Альберт открыл дверь ризницы и вошел в церковь. Он преклонил колени перед алтарем и, быстро поднявшись, пошел по нему, между рядами стульев. Раньше он приходил сюда лишь к обедне, и теперь безмолвие огромного пустого зала испугало его. Кругом все было тихо. Сначала Альберт увидел ведро у колонны и прислоненную к ней швабру и лишь потом обнаружил саму Больду. Она стирала пыль с готического орнамента исповедальни. Услышав шаги, Больда повернулась, издала какое-то непонятное восклицание и пошла к нему навстречу. У скамьи для причащающихся они встретились, и по лицу Больды Альберт понял, как выглядит он сам.
– Боже мой, – сказала она, – что случилось?
– Мальчик до сих пор не вернулся из школы! Он забегал домой, потом опять ушел.
– И это все?
– Все.
Громкий голос Больды раздражал Альберта, впрочем, и его собственный голос звучал громче обычного, хотя он, сам того не замечая, приглушал его.
– Все, – повторил он, – а тебе этого мало?
Больда улыбнулась.
– Да придет он.

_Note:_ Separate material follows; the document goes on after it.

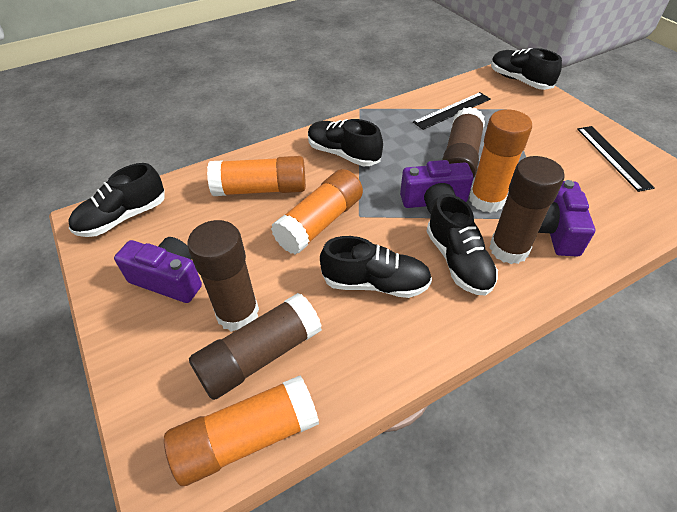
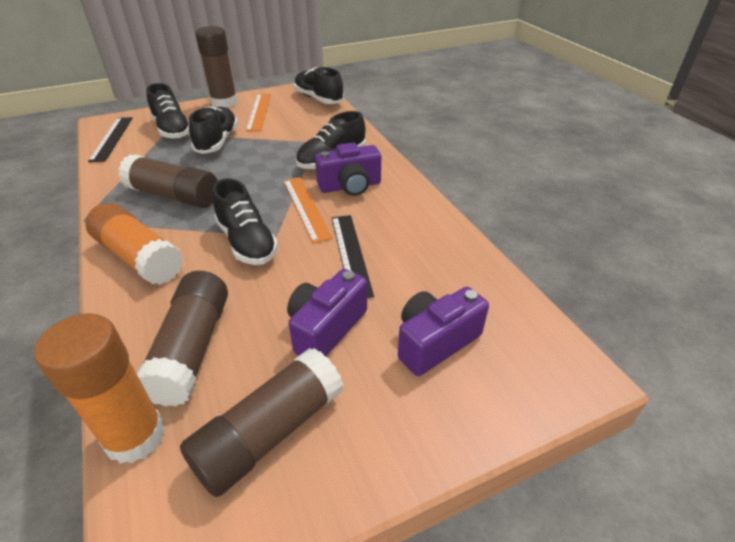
orange glue stick: [164,375,319,486] [207,156,306,196] [271,169,363,255] [469,109,532,213] = 4 -> [34,313,165,464] [85,203,183,285] = 2
orange ruler: none = 0 -> [246,94,271,131] [283,177,333,243] = 2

Ничего с ним не случится. Он обижается иногда, когда никого не застает дома. Придет, никуда не денется, – она опять улыбнулась, покачав головой: – Не сходи с ума!
Альберт удивился: он и не подозревал, что Больда может говорить так кротко и ласково. А ведь они уже семь лет жили под одной крышей. В этот миг она показалась ему почти красивой. Впервые он заметил, какие у нее тонкие, изящные руки. Желтая суконная тряпка в ее руке была совсем еще новая – на ней сохранилась даже фабричная этикетка – клочок бумаги с силуэтом ворона.
– Никуда он не денется, – повторила Больда, улыбаясь, – успокойся.
– Ты думаешь? – спросил он.
– Конечно. Не волнуйся и поезжай домой. Он скоро придет.
Уже полуобернувшись, Больда ободряюще улыбнулась ему и потом, больше не глядя на него, пошла назад к исповедальне.